Here's a note on writing anyway, to toss into any discussion regarding Hobbits and letters:

_"It was in these early days, doubtless, that the Hobbits learned their letters and began to write after the manner of the Dúnedain, who had in their turn long before learned the art from the Elves. And in those days also they forgot whatever languages they had used before, and spoke ever after the Common Speech, ..."_


----------



## aragil (Jul 22, 2002)

Even by the time of the War of the Ring Sam it was worth remarking that Sam had learned his letters from Bilbo- so Hobbit-literacy was probably considerably below 100%. And among the men of Bree Barliman takes great pride in the fact that he can read.


----------



## HLGStrider (Jul 22, 2002)

At the time I wouldn't say writing was a necessary skill for most people. I'd imagine that literacy rates were similar everywhere.
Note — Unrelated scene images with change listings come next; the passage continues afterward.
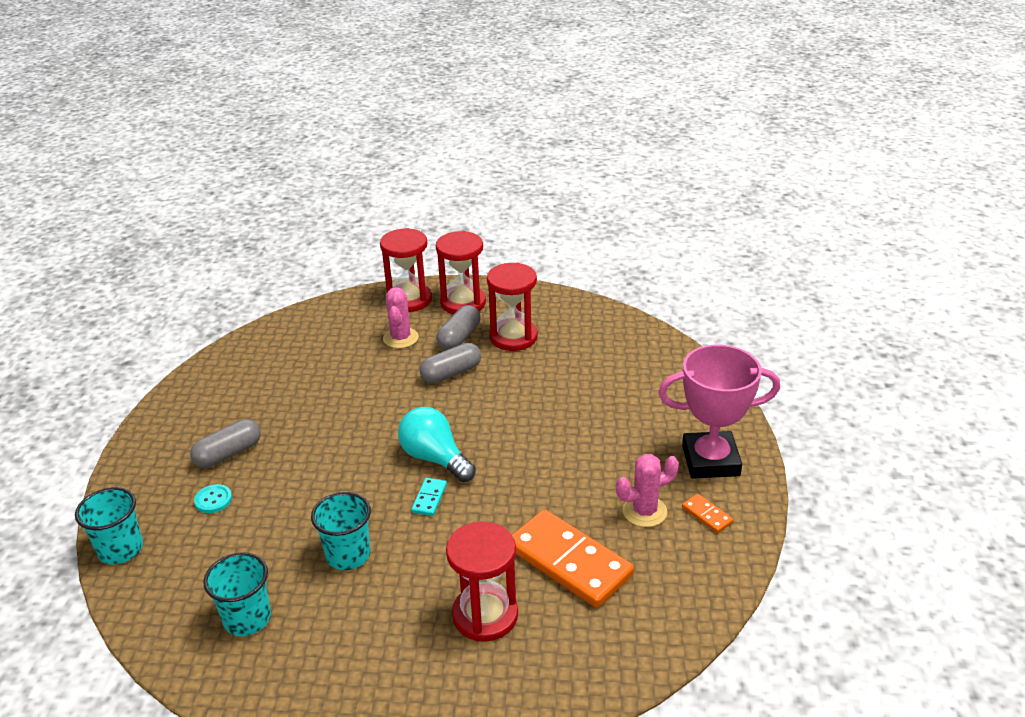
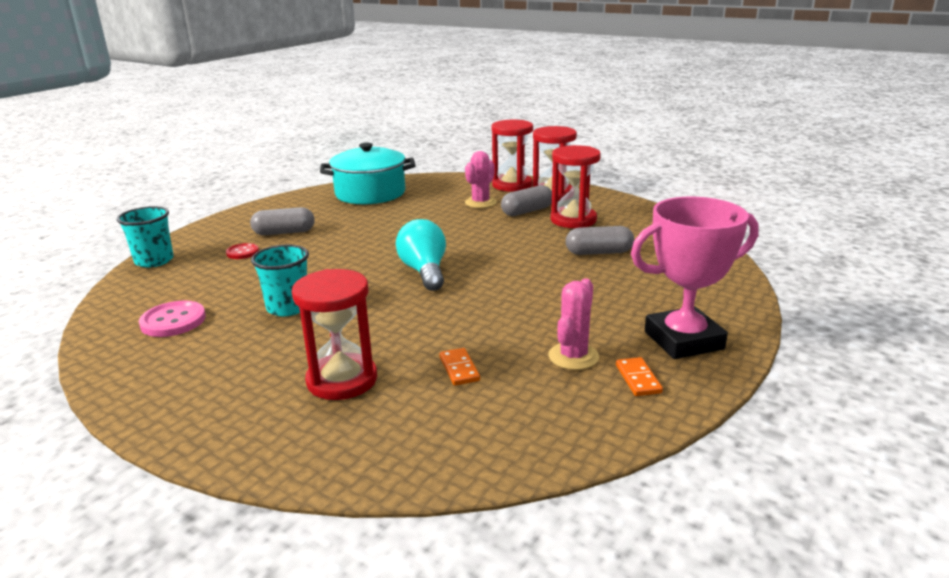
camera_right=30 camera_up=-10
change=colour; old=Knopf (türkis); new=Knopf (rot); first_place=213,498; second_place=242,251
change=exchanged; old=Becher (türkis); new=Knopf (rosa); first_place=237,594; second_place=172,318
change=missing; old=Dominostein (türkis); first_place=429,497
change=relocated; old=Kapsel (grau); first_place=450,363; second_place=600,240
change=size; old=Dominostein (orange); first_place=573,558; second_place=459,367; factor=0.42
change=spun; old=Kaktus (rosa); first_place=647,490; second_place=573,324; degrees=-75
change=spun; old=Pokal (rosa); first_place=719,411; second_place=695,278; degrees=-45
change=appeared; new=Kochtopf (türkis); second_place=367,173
After all, if you don't have a town paper, books are rare, and your job doesn't involve reading, it would probably be more of a status symbol than a marketable skill.


----------



## Gil-Galad (Jul 23, 2002)

HMhmhhm,I agree with HLGStrider.I think that not many peole ,hobbits etc.were able to write and read.I would compare the development of Me as that of Middle ages in our world.People were more busy in their survivig than in being educated persons.For example Boromir was much more adored from Gondor's people and his father than Faramir who loves books and gaing knowledge from them.


----------



## aragil (Jul 23, 2002)

And don't forget, Gondor was probably considered to be a 'learned' nation at the time. I think it says somewhere that Rohan doesn't even have a written language, and that all their histories were still oral (at least at the end of the Third Age). The Easterlings and Haradrim were probably worse off, although in our own world history there was quite a bit of knowledge among the various peoples which were considered 'barbaric' by the Europeans.


----------



## Gil-Galad (Jul 23, 2002)

Yeah Aragil I forgot this fact,but it's true ,with the years knowledge of people decreased and they had not been so educated as Numenorians in the past .


----------